**Job 1**
Translate this sentence from the mantis leg regrowth thread into Spanish: "So has anyone else had this experience with sybilla, or found that any other species seems to grow back its limbs faster than others?"
**Job 2**
Answer these questions using the mantis leg regrowth thread:
(a) How many legs did the sybilla have when it molted to adult?
(b) In Sheldon Johnson's usual experience, how long does molting take under these circumstances?
(c) What kind of mantid did wuwu post about?
**Job 3**
Summarize the mantis leg regrowth thread in two sentences.

**Document extract**
------------------------------------------------

# Leg Re-Growth



## Sheldon Johnson (Nov 9, 2006)

Hey all!

Its been a while, but uni life moves very fast!

Anyway, i had a sybilla moult to adult this morning who only had 3 legs. She lost her leg during her last moult but has taken the same amount of time to moult as all her peers, but has grown back 90% of her legs full length back (didnt grow back any lobes either).

Anyway, in my experince this is a strange occurance as usually under these circumstances my mantis will take about twice as long to moult and will only grow back maybe 50% per moult.

So has anyone else had this experience with sybilla, or found that any other species seems to grow back its limbs faster than others?


----------



## wuwu (Nov 10, 2006)

yea, i posted the same thing about my orchid mantid awhile ago.

http://mantidforum.com/forum/viewtopic.php?t=3503


----------



## yen_saw (Nov 10, 2006)

------------------------------------------------

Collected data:

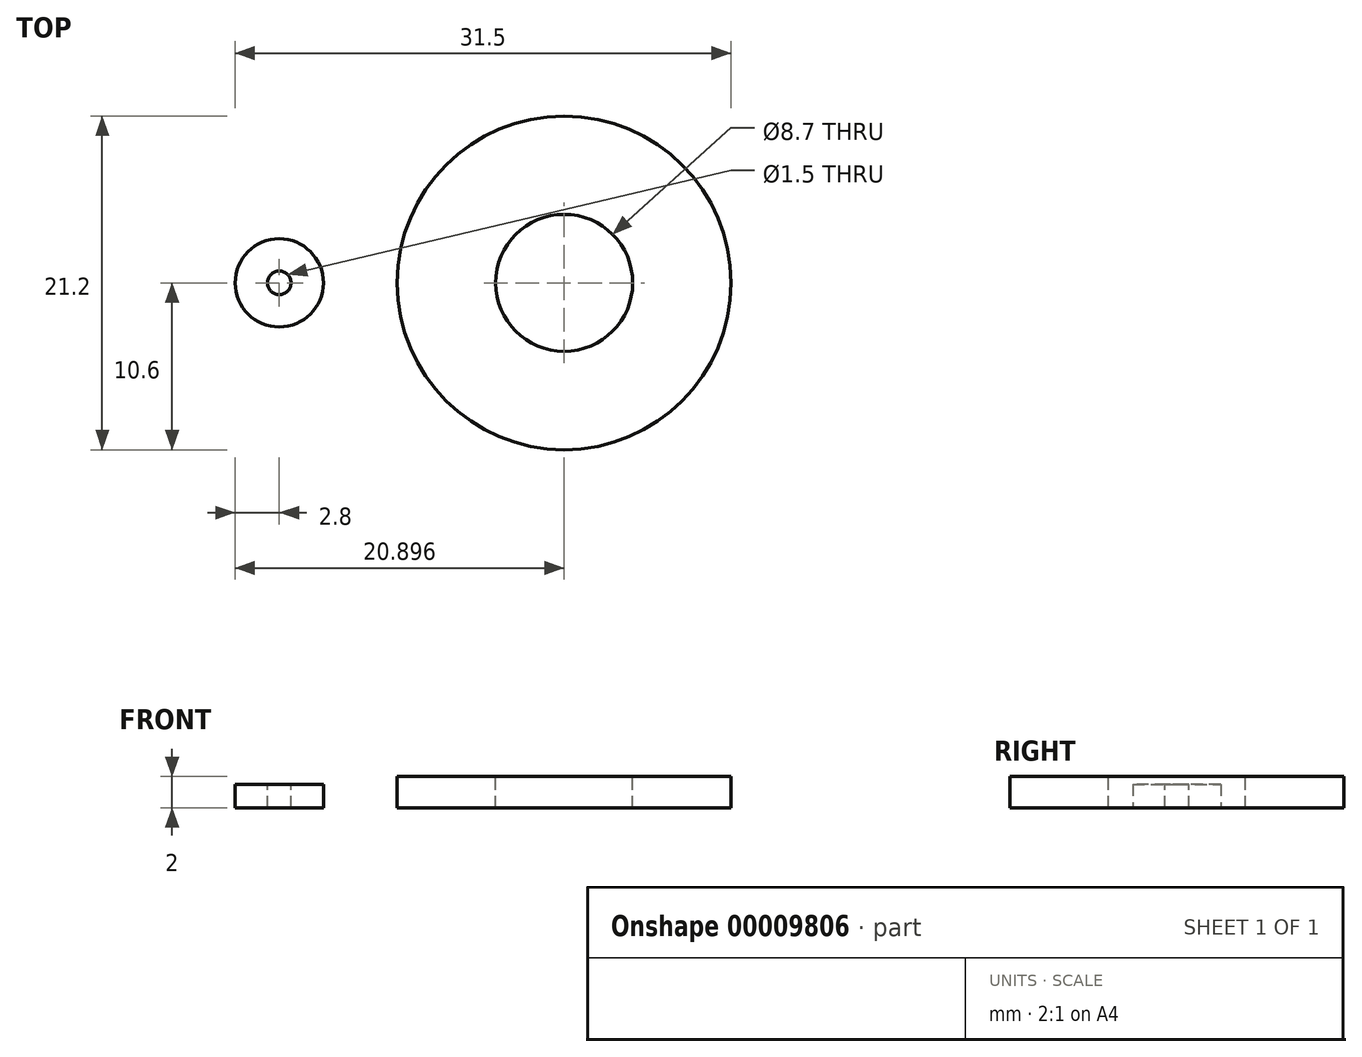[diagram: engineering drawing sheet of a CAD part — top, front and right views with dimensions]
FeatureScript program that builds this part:
annotation { "Feature Type Name" : "Feature", "Feature Type Description" : "" }
export const myFeature = defineFeature(function(context is Context, id is Id, definition is map)
    precondition{}
    {
        {
            var Q0;
            Q0=qCreatedBy(makeId("Top.planeOp"),FACE);
            var sketch = newSketch(context, id + "F0", { "sketchPlane" : qUnion([Q0])});
            skCircle(sketch, "E0", {"center": v(0, 0) * mm, "radius": 2.8 * mm});
            skSolve(sketch);
        }
        {
            var Q0;
            Q0=makeQuery(id+"F0.imprint","IMPRINT",FACE,{"disambiguationData":[TD([[makeQuery(id+"F0.imprint","IMPRINT",EDGE,{"derivedFrom":sQuery(id+"F0.wireOp",EDGE,"E0")}),1.0]])]});
            extrude(context, id + "F1", {"entities" : qUnion([Q0]), "depth" : 1.5 * mm});
        }
        {
            var Q0;
            Q0=makeQuery(id+"F1.opExtrude","CAP_FACE",FACE,{"disambiguationData":[OSD([sQuery(id+"F0.wireOp",EDGE,"E0")])],"isStart":false});
            var sketch = newSketch(context, id + "F2", { "sketchPlane" : qUnion([Q0])});
            skCircle(sketch, "E1", {"center": v(0, 0) * mm, "radius": 0.75 * mm});
            skSolve(sketch);
        }
        {
            var Q0;
            Q0=makeQuery(id+"F2.imprint","IMPRINT",FACE,{"disambiguationData":[TD([[makeQuery(id+"F2.imprint","IMPRINT",EDGE,{"derivedFrom":sQuery(id+"F2.wireOp",EDGE,"E1")}),1.0]])]});
            extrude(context, id + "F3", {"entities" : qUnion([Q0]), "operationType" : NewBodyOperationType.REMOVE, "oppositeDirection" : true, "depth" : 25 * mm});
        }
        {
            var Q0;
            Q0=qCreatedBy(makeId("Top.planeOp"),FACE);
            var sketch = newSketch(context, id + "F4", { "sketchPlane" : qUnion([Q0])});
            skCircle(sketch, "E2", {"center": v(18.1, 0) * mm, "radius": 10.6 * mm});
            skSolve(sketch);
        }
        {
            var Q0;
            Q0 = qSketchRegion(id + "F4", true);
            extrude(context, id + "F5", {"entities" : qUnion([Q0]), "depth" : 2 * mm});
        }
        {
            var Q0;
            Q0=makeQuery(id+"F5.opExtrude","CAP_FACE",FACE,{"disambiguationData":[OSD([sQuery(id+"F4.wireOp",EDGE,"E2")])],"isStart":false});
            var sketch = newSketch(context, id + "F6", { "sketchPlane" : qUnion([Q0])});
            skCircle(sketch, "E3", {"center": v(18.1, 0) * mm, "radius": 4.35 * mm});
            skSolve(sketch);
        }
        {
            var Q0;
            Q0=makeQuery(id+"F6.imprint","IMPRINT",FACE,{"disambiguationData":[TD([[makeQuery(id+"F6.imprint","IMPRINT",EDGE,{"derivedFrom":sQuery(id+"F6.wireOp",EDGE,"E3")}),1.0]])]});
            extrude(context, id + "F7", {"entities" : qUnion([Q0]), "operationType" : NewBodyOperationType.REMOVE, "oppositeDirection" : true, "depth" : 25 * mm});
        }
    });
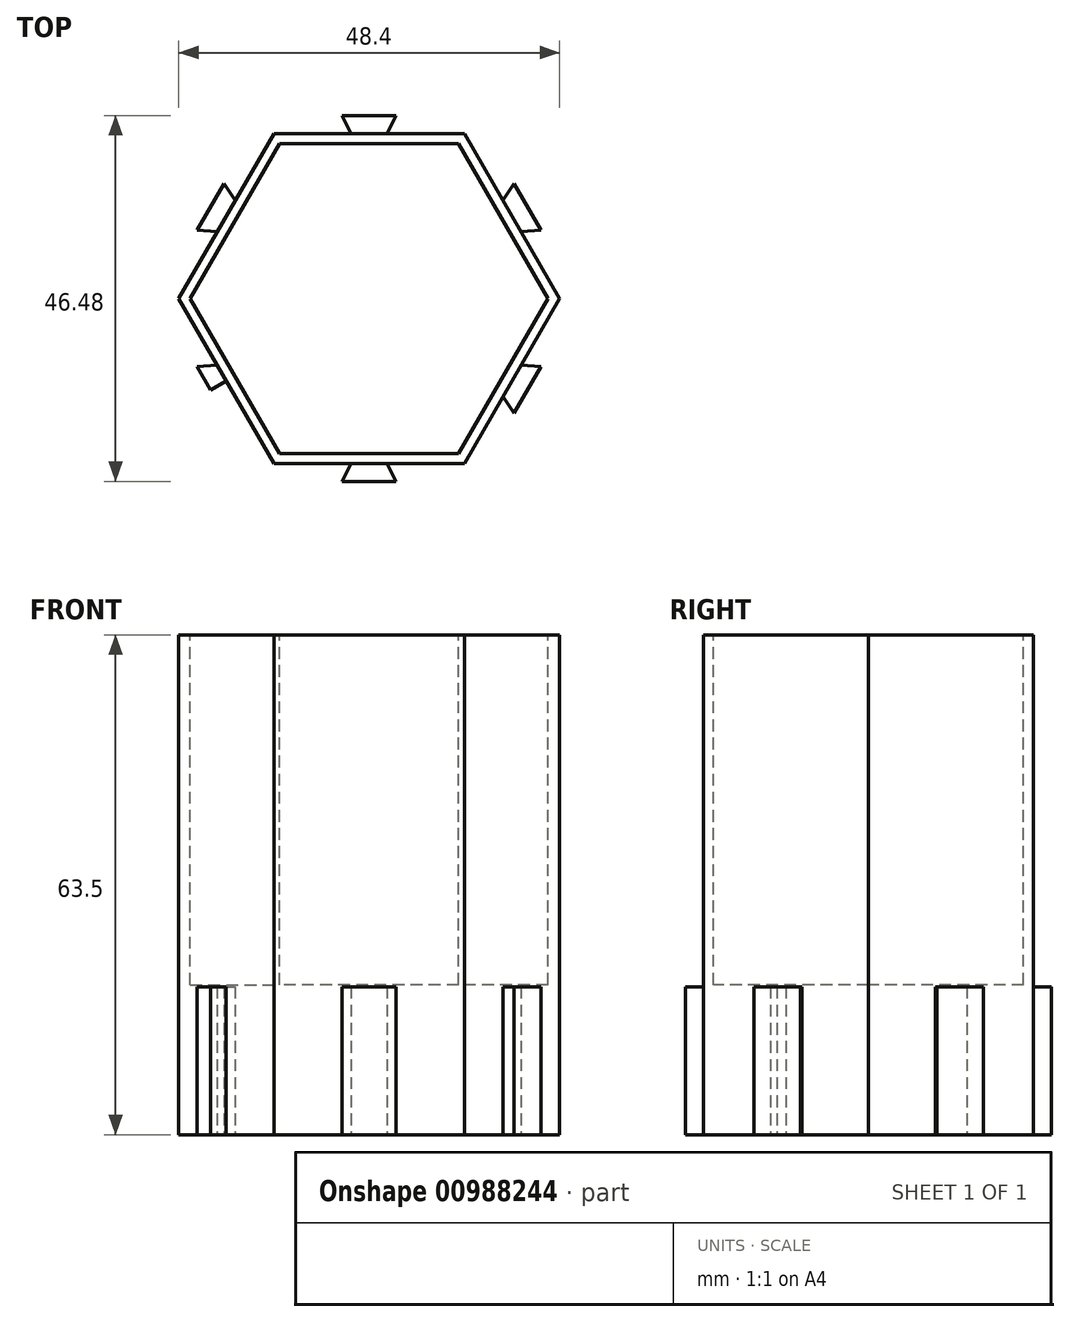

------------------------------------------------

**Right answer 1**
Entonces, ¿alguien más ha tenido esta experiencia con sybilla, o ha notado que alguna otra especie parece regenerar sus extremidades más rápido que otras?

**Right answer 2**
(a) It had 3 legs.
(b) It usually takes about twice as long.
(c) An orchid mantid.

**Right answer 3**
Sheldon Johnson reports that a sybilla mantis that lost a leg during its previous molt took the same time as its peers to molt to adult and regrew 90% of the leg's full length, though without lobes. This is described as unusual, since such mantises usually take about twice as long to molt and regrow maybe 50% per molt, and in reply wuwu says the same thing was posted earlier about an orchid mantid.